Study text:
= Beginning of Section =

- Born: Saratov, Soviet Union
- Occupation: fashion designer
- Years active: 1993—present
- Notable work: Yanina Couture

= Yulia Yanina =

Russian fashion designer

Yulia Yanina (born in Saratov) is a Russian fashion designer. She is founder and creative director of the Yanina Fashion House, a family run venture.

In 2021, the Fédération de la Houte Couture et de la Mode announced Yanina officially as Guest Member of the Paris Fashion Week, thus including Yanina Fashion House into the couture club that defines the history and the trends of global fashion. Starting from SS2022 season, Yanina Couture (whose collections have been shown at each Week since 2010 and whose creations are worn by top global celebrities at the biggest events and red carpets around the world) is listed on the FHCM’s calendar.

== Life ==

Yanina has a degree in Arts. In 1993 she founded her own fashion house. In 2007, Yanina Couture debuted at AltaRomaAltaModa in Rome.

Since 2010, her fashion house shows at the Paris Fashion Week and she dresses celebrities for red carpets like the Cannes Film Festival.

= End of Section =

What needs to be done:
Pick up the piece on Yulia Yanina after its last sentence and carry it on.

Stored records:
= Beginning of Section =

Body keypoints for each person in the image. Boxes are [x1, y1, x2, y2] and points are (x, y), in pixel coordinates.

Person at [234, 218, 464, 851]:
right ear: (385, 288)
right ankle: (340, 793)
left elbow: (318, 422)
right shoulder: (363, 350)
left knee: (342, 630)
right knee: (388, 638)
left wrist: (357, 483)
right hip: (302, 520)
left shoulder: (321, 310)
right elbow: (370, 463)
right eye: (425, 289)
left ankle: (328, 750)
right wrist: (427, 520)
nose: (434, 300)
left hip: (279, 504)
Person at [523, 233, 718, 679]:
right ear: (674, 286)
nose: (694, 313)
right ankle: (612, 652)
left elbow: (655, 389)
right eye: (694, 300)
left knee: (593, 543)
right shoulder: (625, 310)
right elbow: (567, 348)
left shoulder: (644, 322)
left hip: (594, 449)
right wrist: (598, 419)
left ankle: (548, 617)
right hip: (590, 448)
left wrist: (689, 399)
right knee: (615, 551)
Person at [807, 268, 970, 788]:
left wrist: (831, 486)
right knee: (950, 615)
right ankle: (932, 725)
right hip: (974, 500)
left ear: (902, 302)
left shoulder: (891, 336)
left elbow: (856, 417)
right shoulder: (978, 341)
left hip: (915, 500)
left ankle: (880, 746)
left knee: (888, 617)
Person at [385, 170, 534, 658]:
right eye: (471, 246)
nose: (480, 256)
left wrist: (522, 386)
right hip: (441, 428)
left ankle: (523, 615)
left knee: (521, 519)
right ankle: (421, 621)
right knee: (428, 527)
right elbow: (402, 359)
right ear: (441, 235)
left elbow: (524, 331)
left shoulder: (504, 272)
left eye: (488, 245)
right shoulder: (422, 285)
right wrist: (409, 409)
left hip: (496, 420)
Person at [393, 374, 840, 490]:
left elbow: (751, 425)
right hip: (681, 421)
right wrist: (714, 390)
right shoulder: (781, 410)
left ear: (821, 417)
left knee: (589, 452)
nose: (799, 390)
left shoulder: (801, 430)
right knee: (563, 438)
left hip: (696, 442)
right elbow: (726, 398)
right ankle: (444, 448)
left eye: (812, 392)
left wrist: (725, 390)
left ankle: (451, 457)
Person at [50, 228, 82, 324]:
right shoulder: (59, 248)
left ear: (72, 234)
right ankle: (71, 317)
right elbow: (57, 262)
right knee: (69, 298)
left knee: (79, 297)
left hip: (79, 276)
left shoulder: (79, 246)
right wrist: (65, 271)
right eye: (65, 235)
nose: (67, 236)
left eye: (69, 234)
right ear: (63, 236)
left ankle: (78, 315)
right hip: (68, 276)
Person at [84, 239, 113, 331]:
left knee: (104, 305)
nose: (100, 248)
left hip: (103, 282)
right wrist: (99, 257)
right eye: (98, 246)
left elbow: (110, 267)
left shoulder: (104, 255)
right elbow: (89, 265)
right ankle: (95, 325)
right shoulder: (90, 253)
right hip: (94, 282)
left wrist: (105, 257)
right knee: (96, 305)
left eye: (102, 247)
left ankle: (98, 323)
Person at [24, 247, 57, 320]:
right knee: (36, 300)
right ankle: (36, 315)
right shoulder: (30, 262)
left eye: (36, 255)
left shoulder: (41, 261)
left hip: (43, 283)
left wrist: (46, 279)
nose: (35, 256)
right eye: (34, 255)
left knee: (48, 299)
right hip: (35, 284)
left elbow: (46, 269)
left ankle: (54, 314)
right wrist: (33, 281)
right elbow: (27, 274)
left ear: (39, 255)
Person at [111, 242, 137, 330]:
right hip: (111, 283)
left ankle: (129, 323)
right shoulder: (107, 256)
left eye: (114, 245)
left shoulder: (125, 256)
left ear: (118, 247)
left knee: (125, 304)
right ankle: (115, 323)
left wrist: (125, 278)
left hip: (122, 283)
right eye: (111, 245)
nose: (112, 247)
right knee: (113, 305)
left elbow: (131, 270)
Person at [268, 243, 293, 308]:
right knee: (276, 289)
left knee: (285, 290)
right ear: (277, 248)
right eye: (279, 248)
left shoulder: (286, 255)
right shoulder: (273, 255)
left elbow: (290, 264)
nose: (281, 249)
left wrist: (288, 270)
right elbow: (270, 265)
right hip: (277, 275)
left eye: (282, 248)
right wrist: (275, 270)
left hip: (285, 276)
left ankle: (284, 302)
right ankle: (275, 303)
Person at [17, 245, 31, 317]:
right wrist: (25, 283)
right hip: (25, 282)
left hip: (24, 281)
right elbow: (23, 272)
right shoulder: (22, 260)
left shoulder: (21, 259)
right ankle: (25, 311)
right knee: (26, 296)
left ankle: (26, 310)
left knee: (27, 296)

= End of Section =

Task answer:
The Paris Fashion Institute has included the Yanina Fashion House study course into its program.

== Recognition ==

Yanina was the first Russian fashion designer to partner with amFAR, the world’s largest charity organization. Yanina is a celebrity dresser for ceremonies like the Oscars, Grammy Awards and more. Her clientele list includes Lady Gaga, Rita Ora, Naomi Campbell, Gigi Hadid.

Yanina took part in the Animalia Fashion exhibition at the Uffizi Gallery and in the Dentelles en Scéne show at the Musée de la Dentelle de Caudry. To celebrate the 25th anniversary of the Yanina Fashion House, the Russian Orthodox Spiritual and Cultural Centre in Paris held  the 25 Years — 25 Iconic Dresses exhibit.